● Dataset rows:
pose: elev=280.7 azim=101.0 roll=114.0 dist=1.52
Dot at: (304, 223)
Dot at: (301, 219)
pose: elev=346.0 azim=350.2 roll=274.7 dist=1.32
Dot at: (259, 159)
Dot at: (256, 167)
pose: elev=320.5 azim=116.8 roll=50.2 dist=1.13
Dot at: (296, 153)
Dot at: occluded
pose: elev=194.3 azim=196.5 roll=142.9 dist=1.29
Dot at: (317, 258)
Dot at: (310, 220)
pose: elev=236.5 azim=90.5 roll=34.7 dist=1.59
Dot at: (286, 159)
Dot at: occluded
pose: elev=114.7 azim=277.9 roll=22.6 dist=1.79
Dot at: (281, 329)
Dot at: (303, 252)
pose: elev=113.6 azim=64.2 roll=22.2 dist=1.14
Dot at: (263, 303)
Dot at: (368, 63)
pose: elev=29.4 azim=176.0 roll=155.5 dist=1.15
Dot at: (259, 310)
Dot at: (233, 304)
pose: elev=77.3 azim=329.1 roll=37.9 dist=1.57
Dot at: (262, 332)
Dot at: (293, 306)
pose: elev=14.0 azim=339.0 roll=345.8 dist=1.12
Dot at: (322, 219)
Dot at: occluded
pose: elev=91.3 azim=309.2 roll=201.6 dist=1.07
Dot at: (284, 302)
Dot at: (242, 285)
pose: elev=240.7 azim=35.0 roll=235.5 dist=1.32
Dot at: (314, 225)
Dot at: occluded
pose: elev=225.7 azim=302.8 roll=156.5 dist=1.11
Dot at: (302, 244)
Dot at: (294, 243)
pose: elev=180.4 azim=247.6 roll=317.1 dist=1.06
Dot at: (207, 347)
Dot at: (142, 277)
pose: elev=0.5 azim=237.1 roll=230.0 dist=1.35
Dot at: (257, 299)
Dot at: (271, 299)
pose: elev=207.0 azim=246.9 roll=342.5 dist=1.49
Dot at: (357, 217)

● Problem description: Reproduce all the entries above, changing every "pose" to "camera" and leaving everything else untouched.

● Answer:
camera: elev=280.7 azim=101.0 roll=114.0 dist=1.52
Dot at: (304, 223)
Dot at: (301, 219)
camera: elev=346.0 azim=350.2 roll=274.7 dist=1.32
Dot at: (259, 159)
Dot at: (256, 167)
camera: elev=320.5 azim=116.8 roll=50.2 dist=1.13
Dot at: (296, 153)
Dot at: occluded
camera: elev=194.3 azim=196.5 roll=142.9 dist=1.29
Dot at: (317, 258)
Dot at: (310, 220)
camera: elev=236.5 azim=90.5 roll=34.7 dist=1.59
Dot at: (286, 159)
Dot at: occluded
camera: elev=114.7 azim=277.9 roll=22.6 dist=1.79
Dot at: (281, 329)
Dot at: (303, 252)
camera: elev=113.6 azim=64.2 roll=22.2 dist=1.14
Dot at: (263, 303)
Dot at: (368, 63)
camera: elev=29.4 azim=176.0 roll=155.5 dist=1.15
Dot at: (259, 310)
Dot at: (233, 304)
camera: elev=77.3 azim=329.1 roll=37.9 dist=1.57
Dot at: (262, 332)
Dot at: (293, 306)
camera: elev=14.0 azim=339.0 roll=345.8 dist=1.12
Dot at: (322, 219)
Dot at: occluded
camera: elev=91.3 azim=309.2 roll=201.6 dist=1.07
Dot at: (284, 302)
Dot at: (242, 285)
camera: elev=240.7 azim=35.0 roll=235.5 dist=1.32
Dot at: (314, 225)
Dot at: occluded
camera: elev=225.7 azim=302.8 roll=156.5 dist=1.11
Dot at: (302, 244)
Dot at: (294, 243)
camera: elev=180.4 azim=247.6 roll=317.1 dist=1.06
Dot at: (207, 347)
Dot at: (142, 277)
camera: elev=0.5 azim=237.1 roll=230.0 dist=1.35
Dot at: (257, 299)
Dot at: (271, 299)
camera: elev=207.0 azim=246.9 roll=342.5 dist=1.49
Dot at: (357, 217)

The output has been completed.